-- PROBLEM REQUIREMENTS --
Those lines of the records that contain "GenerationSoftware" are to be located and copied.

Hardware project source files
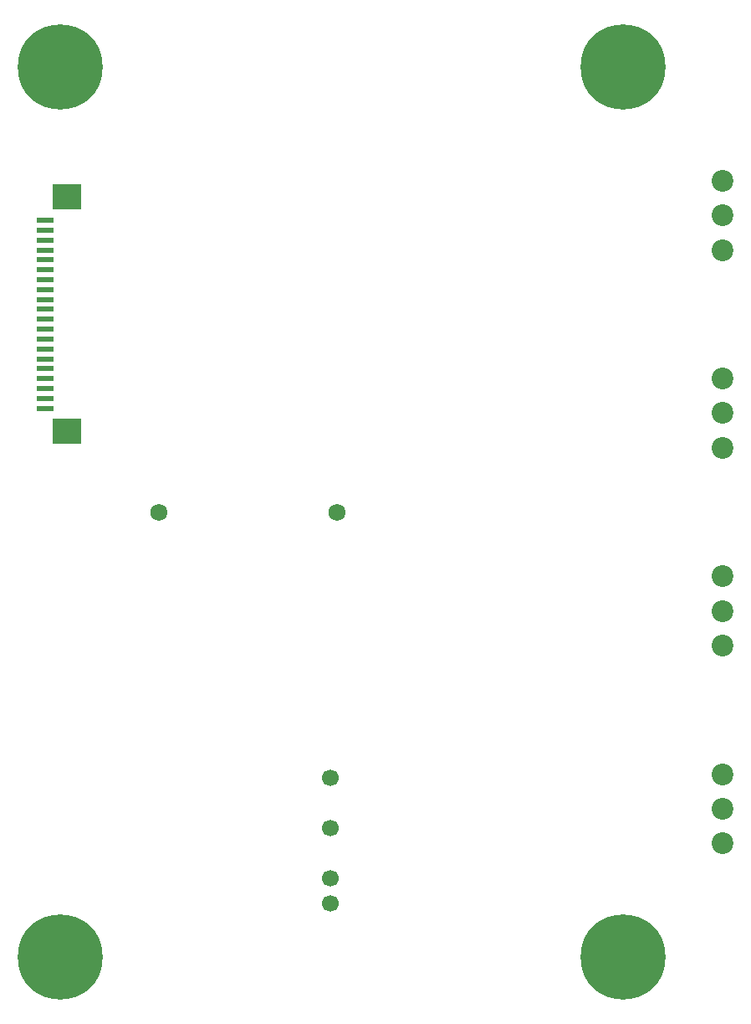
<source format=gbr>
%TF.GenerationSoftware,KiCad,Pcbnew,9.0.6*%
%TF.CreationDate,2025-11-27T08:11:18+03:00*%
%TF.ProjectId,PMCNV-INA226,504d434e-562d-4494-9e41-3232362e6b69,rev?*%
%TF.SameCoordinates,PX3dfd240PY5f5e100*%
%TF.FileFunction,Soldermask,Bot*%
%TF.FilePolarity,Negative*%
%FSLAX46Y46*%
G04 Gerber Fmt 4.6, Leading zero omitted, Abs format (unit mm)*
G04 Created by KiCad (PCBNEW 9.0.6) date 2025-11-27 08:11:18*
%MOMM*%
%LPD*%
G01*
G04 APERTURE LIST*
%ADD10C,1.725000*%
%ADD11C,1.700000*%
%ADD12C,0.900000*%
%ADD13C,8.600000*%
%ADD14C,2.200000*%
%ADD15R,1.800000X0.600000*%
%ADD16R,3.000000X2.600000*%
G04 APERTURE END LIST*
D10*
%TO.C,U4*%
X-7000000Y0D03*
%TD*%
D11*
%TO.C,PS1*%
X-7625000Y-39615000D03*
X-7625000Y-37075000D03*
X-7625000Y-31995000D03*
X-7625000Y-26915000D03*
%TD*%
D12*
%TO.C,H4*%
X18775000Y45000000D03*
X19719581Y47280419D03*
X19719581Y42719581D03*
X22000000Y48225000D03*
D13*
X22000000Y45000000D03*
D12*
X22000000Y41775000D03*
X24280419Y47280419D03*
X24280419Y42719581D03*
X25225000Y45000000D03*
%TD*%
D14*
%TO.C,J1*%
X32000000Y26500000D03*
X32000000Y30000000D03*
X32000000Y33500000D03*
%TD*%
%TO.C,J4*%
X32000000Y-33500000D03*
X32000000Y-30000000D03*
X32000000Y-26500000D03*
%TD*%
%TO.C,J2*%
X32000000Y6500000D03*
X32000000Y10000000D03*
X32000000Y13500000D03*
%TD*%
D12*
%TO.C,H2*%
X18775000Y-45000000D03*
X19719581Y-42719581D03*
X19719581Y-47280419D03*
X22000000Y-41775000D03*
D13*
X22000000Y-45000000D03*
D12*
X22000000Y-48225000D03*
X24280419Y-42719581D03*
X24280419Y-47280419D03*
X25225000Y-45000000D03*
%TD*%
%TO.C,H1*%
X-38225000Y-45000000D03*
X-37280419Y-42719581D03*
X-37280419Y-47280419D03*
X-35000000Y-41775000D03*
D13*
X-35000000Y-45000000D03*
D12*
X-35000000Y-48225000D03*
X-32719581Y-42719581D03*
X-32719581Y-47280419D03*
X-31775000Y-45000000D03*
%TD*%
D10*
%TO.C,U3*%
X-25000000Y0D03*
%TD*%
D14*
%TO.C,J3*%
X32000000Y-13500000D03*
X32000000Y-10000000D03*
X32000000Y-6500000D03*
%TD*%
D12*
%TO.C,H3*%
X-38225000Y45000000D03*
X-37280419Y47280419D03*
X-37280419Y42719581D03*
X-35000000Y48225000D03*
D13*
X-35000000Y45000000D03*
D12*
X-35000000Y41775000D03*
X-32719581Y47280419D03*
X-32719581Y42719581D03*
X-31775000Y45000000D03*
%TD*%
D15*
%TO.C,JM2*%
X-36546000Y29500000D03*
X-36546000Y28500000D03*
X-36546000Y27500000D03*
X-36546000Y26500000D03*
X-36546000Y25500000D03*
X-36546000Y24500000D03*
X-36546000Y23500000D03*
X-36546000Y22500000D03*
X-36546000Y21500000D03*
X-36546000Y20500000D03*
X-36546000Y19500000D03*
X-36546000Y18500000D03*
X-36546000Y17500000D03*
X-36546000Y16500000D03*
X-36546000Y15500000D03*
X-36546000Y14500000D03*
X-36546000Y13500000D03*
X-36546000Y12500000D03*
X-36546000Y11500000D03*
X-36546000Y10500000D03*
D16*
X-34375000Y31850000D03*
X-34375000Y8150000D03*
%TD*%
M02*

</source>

...

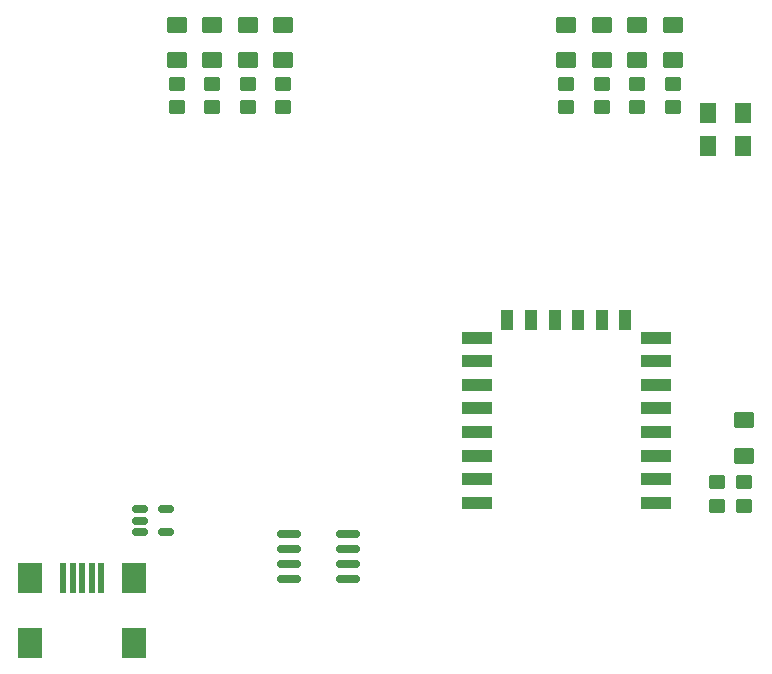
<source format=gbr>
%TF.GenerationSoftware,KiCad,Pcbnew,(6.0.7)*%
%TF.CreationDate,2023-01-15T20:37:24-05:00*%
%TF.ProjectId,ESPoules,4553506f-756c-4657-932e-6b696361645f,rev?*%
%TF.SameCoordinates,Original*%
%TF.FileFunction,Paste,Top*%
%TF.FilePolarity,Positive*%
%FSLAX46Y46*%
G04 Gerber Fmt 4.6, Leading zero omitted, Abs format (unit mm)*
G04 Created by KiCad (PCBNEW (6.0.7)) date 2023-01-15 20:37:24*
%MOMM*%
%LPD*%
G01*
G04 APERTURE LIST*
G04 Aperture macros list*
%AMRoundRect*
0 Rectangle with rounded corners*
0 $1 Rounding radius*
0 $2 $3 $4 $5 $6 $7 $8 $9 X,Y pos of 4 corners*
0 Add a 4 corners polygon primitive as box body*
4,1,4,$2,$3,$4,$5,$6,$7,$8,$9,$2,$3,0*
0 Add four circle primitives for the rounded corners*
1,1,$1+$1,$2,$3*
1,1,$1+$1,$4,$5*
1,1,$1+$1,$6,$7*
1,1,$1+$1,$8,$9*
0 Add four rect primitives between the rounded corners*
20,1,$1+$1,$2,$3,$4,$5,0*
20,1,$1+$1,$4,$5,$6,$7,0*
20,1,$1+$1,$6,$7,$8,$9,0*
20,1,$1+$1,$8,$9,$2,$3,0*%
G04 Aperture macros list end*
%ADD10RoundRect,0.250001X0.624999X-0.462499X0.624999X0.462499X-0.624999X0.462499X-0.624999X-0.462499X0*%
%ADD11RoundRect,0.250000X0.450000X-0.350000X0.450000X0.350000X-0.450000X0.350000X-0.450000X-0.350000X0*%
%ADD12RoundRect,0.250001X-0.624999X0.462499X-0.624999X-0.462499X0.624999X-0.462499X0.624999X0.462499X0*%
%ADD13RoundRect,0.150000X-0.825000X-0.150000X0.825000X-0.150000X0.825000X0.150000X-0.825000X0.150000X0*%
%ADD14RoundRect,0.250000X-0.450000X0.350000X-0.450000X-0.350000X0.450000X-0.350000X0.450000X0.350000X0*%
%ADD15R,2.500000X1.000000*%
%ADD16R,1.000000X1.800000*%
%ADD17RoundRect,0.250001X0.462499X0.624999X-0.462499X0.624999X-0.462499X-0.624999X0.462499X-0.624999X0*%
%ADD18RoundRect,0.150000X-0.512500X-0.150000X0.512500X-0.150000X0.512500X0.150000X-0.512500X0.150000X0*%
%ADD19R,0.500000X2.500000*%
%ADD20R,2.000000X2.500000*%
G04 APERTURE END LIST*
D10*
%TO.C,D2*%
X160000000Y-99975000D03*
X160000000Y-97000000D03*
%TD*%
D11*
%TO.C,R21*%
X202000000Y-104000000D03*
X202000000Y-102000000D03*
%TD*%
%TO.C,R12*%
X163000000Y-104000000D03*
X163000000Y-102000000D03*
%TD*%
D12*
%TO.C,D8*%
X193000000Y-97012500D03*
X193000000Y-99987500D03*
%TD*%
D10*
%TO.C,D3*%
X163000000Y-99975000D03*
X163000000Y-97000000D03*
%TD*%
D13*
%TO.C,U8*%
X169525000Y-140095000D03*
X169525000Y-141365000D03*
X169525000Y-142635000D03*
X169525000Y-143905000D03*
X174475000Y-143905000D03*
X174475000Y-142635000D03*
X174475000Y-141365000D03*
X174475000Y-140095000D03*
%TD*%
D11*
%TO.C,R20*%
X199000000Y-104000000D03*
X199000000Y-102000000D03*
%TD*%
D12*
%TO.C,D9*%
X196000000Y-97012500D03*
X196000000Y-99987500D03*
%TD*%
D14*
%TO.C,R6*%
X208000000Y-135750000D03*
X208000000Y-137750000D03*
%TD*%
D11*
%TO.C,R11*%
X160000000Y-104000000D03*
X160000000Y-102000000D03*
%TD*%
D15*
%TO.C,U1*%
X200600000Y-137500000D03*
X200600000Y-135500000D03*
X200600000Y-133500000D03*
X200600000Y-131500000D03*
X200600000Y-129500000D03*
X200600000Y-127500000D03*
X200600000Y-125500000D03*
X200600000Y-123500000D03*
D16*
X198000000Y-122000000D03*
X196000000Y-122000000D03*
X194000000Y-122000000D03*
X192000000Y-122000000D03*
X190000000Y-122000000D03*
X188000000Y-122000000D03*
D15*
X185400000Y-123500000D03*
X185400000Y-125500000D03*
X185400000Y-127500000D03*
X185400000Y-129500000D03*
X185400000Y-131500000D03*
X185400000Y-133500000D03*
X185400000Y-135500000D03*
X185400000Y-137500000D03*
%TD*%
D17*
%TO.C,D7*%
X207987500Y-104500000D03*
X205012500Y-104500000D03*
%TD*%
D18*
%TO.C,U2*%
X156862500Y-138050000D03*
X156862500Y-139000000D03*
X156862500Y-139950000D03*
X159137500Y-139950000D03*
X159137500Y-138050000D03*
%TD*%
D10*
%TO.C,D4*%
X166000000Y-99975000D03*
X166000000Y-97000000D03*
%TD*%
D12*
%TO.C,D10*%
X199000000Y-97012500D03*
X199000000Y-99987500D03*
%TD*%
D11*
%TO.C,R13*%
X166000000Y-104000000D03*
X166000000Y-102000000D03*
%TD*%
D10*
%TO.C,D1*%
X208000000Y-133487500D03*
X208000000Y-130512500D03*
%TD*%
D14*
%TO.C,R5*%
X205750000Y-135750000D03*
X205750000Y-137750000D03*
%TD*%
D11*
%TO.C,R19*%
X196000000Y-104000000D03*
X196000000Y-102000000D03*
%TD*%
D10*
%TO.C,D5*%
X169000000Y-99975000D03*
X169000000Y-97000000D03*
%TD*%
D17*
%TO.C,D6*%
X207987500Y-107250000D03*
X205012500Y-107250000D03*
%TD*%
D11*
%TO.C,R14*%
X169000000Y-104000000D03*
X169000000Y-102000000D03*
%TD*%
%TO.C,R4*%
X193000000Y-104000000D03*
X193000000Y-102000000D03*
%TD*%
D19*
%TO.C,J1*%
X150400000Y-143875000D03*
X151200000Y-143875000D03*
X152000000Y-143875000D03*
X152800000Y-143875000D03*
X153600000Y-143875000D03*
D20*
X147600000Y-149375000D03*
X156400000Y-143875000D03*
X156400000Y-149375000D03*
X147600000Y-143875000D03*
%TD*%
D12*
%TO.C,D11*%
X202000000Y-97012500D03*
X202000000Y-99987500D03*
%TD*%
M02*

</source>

-- WRITTEN RESPONSE --
%TF.GenerationSoftware,KiCad,Pcbnew,9.0.6*%
%TF.GenerationSoftware,KiCad,Pcbnew,(6.0.7)*%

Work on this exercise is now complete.